(Beginning of SOURCE PASSAGE)

Frontline sequential therapy with crizotinib (Xalkori) followed by alectinib (Alecensa) demonstrated survival benefits for patients with ALK-positive non–small cell lung cancer (NSCLC) who develop resistance to, or become intolerant of crizotinib, according to data presented during the International Association for the Study of Lung Cancer (IASLC) 2021 World Conference on Lung Cancer.
Regarding the efficacy of crizotinib, the overall response rate (ORR) in patients with at least 1 radiological evaluation (n = 60) was 60% and comprised 1 complete response (CR) and 35 partial responses (PRs; 95% CI, 46.5%-72.4%). The ORR in patients with target lesions (n = 42) was 85.7% and comprised 1 CR and 35 PRs (95% CI, 71.5%-94.6%). Additionally, 2 patients achieved a CR in target lesions, but had a non-CR, non–progressive disease in non-target lesions.
In terms of the intracranial efficacy of crizotinib, the ORR in patients with central nervous system (CNS) metastases (n = 9) was 22.2% and comprised 2 PRs (95% CI, 2.8%-60.0%). The ORR in patients with measurable CNS metastases (n = 5) was 40% and comprised 2 PRs (95% CI, 5.3%-85.3%). Additionally, 1 patient with CNS-related symptoms had no improvement in symptoms after treatment with crizotinib.

(End of SOURCE PASSAGE)
(Beginning of GIVEN DATA)

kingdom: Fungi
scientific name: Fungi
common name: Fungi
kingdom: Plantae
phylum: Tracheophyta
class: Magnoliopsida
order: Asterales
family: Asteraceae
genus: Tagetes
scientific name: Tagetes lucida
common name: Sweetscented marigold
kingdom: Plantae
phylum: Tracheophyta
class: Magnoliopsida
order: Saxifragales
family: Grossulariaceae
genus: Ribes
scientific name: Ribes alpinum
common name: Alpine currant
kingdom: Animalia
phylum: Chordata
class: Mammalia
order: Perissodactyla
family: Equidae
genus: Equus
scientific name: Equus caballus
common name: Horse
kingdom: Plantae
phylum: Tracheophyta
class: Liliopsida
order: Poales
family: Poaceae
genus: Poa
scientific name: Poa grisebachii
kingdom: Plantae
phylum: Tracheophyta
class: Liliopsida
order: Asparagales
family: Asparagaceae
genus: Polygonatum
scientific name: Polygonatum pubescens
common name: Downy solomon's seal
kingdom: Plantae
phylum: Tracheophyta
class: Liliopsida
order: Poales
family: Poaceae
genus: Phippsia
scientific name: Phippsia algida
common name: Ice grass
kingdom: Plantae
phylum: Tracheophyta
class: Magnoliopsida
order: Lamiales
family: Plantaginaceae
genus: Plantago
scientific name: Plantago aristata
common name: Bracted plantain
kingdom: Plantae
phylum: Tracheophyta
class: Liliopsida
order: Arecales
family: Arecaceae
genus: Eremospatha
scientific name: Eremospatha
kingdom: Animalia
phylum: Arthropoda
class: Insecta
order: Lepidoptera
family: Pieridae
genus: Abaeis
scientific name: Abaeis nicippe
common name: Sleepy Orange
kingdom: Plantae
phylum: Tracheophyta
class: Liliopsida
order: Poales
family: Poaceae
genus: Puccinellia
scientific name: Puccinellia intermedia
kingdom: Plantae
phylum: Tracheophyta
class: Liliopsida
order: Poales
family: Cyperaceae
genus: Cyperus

(End of GIVEN DATA)

- **ABOUT THIS TASK**
Copy the lung cancer passage word for word, between "Regarding the efficacy" and "in non-target lesions.", inclusive.

- **ANSWER FOR THIS EXERCISE**
Regarding the efficacy of crizotinib, the overall response rate (ORR) in patients with at least 1 radiological evaluation (n = 60) was 60% and comprised 1 complete response (CR) and 35 partial responses (PRs; 95% CI, 46.5%-72.4%). The ORR in patients with target lesions (n = 42) was 85.7% and comprised 1 CR and 35 PRs (95% CI, 71.5%-94.6%). Additionally, 2 patients achieved a CR in target lesions, but had a non-CR, non–progressive disease in non-target lesions.